Organisée par une loi,
elle n’en aura que plus d’honneur et de relief aux yeux des étrangers comme des
Belges. Je ne comprends pas pourquoi le gouvernement attache tant de prix à
organiser l’académie ; voudrait-il s’arroger la nomination des membres de ce
corps savant ? je ne le pense pas. Voudrait-il
d’autres dispositions que celles énoncées dans le projet qui nous est présenté
? Mais il lui sera libre de soumettre ses idées à l’assemblée lors de la
discussion, de proposer les amendements qu’il jugera convenables.
Si la chambre prend en
considération, comme j’en ai la persuasion, la proposition de l’honorable M.
Dumortier, M. le ministre ferait bien de renoncer à présenter un autre projet,
et de contribuer avec nous à améliorer cette proposition autant que possible.
Je crois avoir démontré
que l’organisation de l’académie appartient au corps législatif et non au
gouvernement. Outre les raisons de légalité, j’ai fait valoir des motifs
d’utilité puisés dans la stabilité, l’honneur de l’institution, et l’existence
d’une dotation perpétuelle.
J’ajouterai que la
moindre concession qu’on puisse nous faire, c’est qu’il y a doute sur le droit
du gouvernement ; l’ancien ministère pensait qu’il fallait une loi organique,
l’honorable député du Limbourg nous l’a déclaré ; l’hésitation du ministère
actuel prouve assez qu’il n’était pas sûr de son droit.

=-=-=

● CONSIGNE A
D'après le texte, outre les raisons de légalité, quels motifs d'utilité l'orateur a-t-il fait valoir pour soutenir que l'organisation de l'académie revient au corps législatif ?

=-=-=

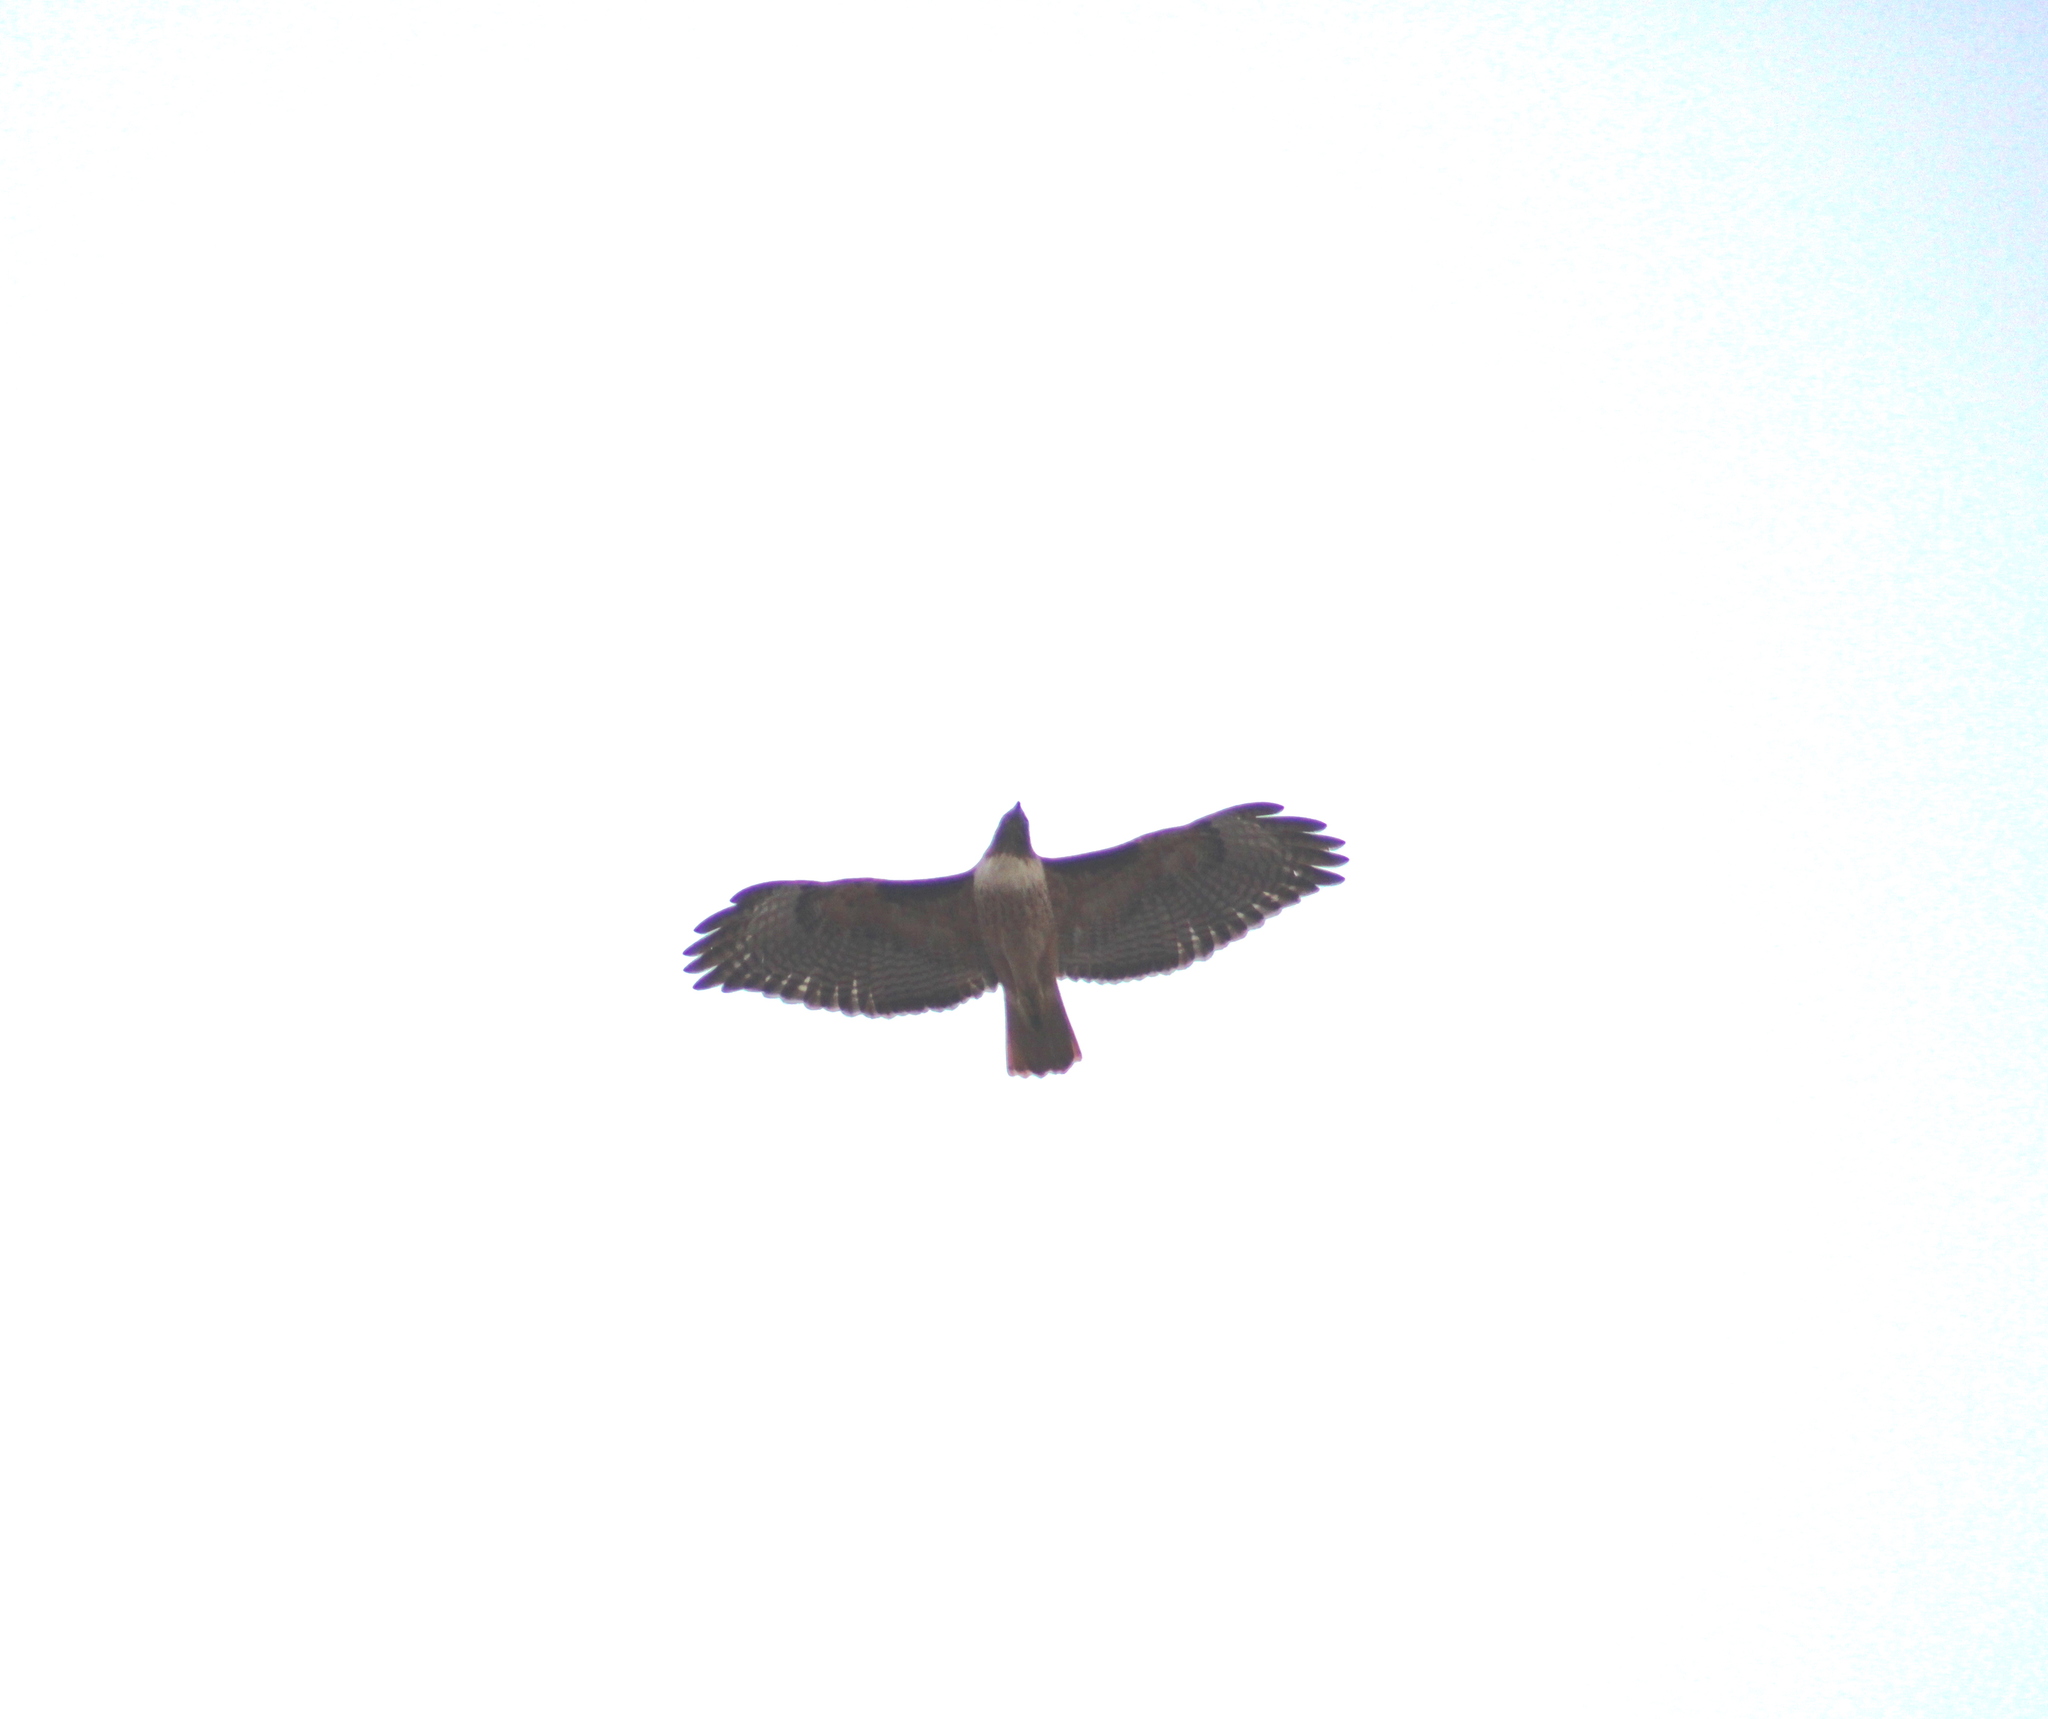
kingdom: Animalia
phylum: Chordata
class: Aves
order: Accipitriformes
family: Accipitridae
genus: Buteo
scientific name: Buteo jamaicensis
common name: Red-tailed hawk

=-=-=

● CONSIGNE B
Recopiez, dans les enregistrements, les lignes qui vont de celle contenant « order: Accipitriformes » jusqu'à la fin des enregistrements, ces deux bornes comprises.

● CORRIGÉ COMPLET A
L'orateur a fait valoir des motifs d'utilité tirés de la stabilité, de l'honneur de l'institution et de l'existence d'une dotation perpétuelle.

● CORRIGÉ COMPLET B
order: Accipitriformes
family: Accipitridae
genus: Buteo
scientific name: Buteo jamaicensis
common name: Red-tailed hawk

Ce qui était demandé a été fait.